Gallery Space was part of the first Steve Rockwell solo exhibition at the Arnold Gottlieb Gallery in January 1989. That summer, Gottlieb featured the Steve Rockwell Sandwich, driving home the idea that the application of a program, or menu retains its freshness in the perpetuity of production. Since then, the sandwich has appeared on restaurant menus and been featured at a 2004 Arts and Eats fair in San Antonio, Texas. The sandwich inspired a new food product, the dArt Burger, made available to order from a Toronto restaurant menu in 2011.
Long before Pick a Number and all that followed, is an ink and water color sketch that I came across by Jouko Salomaa done in 1973 that foreshadows the reflections on space that found expression in the late 80s, created by the individual who would rebrand his art in the persona of Steve Rockwell.
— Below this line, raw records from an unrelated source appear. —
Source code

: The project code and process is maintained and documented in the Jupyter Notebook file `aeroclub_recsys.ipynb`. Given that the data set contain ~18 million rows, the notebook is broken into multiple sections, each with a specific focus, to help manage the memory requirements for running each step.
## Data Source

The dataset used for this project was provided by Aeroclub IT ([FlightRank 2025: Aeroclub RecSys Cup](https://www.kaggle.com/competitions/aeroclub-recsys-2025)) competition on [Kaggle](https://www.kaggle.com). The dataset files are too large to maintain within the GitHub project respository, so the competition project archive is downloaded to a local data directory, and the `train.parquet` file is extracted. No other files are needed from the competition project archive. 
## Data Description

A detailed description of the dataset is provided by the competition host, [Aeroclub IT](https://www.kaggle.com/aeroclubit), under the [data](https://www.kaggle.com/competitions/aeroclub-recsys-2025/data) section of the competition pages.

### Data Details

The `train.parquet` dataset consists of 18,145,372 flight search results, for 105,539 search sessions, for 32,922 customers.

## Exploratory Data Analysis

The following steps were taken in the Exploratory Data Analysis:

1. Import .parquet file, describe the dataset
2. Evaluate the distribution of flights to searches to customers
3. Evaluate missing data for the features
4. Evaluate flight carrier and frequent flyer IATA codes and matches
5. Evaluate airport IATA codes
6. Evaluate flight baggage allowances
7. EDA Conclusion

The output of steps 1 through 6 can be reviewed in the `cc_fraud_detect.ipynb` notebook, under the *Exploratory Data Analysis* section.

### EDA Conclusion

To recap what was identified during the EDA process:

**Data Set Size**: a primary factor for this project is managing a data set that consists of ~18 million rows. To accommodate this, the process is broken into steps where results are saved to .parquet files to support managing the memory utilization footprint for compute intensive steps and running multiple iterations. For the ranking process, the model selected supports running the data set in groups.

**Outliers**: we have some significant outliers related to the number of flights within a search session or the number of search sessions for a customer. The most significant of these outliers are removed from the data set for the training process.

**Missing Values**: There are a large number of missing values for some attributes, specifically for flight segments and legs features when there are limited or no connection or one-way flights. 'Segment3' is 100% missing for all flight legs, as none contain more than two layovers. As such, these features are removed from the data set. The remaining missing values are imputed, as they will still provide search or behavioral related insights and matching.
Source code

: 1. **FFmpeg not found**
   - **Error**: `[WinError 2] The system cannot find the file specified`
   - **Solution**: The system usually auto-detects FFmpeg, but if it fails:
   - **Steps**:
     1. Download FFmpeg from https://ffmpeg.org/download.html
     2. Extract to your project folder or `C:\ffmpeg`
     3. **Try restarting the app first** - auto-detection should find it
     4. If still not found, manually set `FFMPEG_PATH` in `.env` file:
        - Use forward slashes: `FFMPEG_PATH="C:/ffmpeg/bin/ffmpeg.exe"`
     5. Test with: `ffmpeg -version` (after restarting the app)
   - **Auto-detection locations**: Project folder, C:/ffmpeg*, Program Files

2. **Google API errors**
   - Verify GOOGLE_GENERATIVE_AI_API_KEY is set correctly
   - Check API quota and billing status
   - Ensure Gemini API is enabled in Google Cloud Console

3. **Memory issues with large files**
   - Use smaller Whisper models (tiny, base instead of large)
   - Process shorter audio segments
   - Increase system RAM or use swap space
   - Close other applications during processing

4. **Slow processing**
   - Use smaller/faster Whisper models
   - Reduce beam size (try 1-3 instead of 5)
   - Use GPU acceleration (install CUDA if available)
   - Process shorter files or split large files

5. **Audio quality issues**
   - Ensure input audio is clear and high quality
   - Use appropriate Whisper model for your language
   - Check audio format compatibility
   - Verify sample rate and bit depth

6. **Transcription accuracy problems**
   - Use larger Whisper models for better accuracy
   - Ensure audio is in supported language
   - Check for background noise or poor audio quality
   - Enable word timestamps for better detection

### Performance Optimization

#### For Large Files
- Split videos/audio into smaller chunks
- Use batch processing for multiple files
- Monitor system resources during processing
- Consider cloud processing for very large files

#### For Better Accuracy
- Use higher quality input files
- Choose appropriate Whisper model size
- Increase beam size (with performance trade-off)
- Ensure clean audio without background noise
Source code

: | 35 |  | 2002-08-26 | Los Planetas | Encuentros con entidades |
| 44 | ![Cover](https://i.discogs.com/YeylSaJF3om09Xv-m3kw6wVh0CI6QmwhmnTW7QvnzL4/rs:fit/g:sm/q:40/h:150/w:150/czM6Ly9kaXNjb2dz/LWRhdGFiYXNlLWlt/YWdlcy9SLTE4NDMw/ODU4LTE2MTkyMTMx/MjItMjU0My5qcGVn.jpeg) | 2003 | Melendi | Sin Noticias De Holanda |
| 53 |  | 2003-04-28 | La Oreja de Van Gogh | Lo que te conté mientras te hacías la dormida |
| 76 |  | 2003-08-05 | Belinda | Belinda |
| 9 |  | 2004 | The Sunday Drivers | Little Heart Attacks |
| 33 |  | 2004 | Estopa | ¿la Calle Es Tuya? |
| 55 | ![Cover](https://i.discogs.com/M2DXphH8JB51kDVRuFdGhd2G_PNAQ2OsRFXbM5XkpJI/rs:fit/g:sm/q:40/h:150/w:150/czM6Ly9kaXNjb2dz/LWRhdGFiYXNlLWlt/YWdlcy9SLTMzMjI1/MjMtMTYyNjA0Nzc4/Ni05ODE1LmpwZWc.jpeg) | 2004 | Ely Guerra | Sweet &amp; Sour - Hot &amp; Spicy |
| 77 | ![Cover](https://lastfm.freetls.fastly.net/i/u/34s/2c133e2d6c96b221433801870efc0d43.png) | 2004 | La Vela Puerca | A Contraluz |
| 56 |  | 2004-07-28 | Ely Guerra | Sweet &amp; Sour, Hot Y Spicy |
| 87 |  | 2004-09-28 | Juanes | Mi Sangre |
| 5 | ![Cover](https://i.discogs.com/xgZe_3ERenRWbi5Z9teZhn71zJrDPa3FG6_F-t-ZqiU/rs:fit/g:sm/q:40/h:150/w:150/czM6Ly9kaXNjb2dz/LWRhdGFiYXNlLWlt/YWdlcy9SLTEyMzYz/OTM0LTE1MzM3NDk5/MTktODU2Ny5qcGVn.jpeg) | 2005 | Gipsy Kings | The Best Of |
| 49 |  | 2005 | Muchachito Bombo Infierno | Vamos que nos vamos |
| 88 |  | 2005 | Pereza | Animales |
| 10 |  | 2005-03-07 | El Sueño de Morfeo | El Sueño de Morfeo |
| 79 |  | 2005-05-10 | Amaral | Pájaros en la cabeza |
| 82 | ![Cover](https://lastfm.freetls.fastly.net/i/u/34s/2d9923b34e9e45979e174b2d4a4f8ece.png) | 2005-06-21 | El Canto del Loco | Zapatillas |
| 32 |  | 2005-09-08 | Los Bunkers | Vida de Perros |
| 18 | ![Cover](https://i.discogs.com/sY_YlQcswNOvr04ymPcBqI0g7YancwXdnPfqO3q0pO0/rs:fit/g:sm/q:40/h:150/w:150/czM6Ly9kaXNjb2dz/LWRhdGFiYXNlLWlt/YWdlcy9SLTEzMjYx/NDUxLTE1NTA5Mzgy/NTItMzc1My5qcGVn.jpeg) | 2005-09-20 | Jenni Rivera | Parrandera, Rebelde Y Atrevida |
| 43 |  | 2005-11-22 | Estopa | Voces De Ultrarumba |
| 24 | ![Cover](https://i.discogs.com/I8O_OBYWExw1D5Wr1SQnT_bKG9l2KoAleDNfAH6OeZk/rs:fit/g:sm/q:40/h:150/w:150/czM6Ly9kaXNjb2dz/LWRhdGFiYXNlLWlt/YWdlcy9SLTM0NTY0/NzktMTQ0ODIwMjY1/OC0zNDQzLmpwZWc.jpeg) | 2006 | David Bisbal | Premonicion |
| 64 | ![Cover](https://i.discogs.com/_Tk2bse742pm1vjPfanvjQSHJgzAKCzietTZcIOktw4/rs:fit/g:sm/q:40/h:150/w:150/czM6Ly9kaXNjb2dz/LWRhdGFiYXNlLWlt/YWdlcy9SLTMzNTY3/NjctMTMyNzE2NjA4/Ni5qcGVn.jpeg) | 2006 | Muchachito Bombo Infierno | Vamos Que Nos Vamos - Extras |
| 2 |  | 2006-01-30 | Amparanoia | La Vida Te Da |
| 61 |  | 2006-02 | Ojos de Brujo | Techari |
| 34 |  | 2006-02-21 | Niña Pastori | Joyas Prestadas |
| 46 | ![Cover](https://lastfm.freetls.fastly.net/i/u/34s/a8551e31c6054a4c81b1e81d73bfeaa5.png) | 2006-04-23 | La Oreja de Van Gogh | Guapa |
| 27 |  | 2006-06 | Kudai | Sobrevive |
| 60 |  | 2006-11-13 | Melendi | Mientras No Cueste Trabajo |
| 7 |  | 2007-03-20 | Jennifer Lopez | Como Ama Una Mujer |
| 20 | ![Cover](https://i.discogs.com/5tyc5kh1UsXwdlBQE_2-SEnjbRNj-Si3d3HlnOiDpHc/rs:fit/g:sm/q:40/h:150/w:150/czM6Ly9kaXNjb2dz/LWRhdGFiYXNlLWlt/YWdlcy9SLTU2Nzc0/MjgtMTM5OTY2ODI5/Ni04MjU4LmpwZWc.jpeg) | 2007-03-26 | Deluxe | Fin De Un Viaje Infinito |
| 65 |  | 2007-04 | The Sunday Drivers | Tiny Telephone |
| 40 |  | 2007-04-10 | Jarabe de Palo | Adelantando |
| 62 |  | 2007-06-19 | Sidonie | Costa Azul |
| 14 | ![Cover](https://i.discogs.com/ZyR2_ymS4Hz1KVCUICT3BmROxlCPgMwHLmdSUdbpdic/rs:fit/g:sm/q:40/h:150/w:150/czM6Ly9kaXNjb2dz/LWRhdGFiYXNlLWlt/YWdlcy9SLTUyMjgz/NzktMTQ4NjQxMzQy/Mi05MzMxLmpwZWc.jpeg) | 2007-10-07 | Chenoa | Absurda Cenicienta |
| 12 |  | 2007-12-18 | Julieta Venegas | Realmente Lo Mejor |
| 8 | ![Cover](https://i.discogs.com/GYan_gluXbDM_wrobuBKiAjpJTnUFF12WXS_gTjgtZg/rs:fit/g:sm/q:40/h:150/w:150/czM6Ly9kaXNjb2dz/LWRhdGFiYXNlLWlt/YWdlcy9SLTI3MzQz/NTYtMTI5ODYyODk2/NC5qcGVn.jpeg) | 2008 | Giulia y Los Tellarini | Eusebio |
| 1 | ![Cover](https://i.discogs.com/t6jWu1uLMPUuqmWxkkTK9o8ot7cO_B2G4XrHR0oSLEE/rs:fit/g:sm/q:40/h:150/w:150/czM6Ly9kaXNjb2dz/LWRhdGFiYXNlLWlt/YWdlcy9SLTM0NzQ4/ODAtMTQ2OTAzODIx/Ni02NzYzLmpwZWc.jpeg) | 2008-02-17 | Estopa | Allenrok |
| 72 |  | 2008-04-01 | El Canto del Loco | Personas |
Originally an untitled sketch, I decided to name it Field Work in the preparation of this article, as a way to knit together what went before with what came later. At the moment of its rendering, not much context could be inferred, that is until the current reconsideration of Pick a Number, where the arena of my labor would drift from one side of the studio wall to its exterior.
Little did I know when I sat down for the lecture by The Hermit of 69th Street, that strands in the narrative of a writer of “autofiction,” would eventually be woven into the visual art of another fictive persona. Since Kosinski spent a good part of his late career dodging accusations of plagiarism, the questions that arise have validity and currency. How much of what an artist reflects is genuinely his own? Admittedly, by Kosinski’s definition, the writer of autofiction was a teller of neither truth nor lies. I’d like to think that Steve tells truths.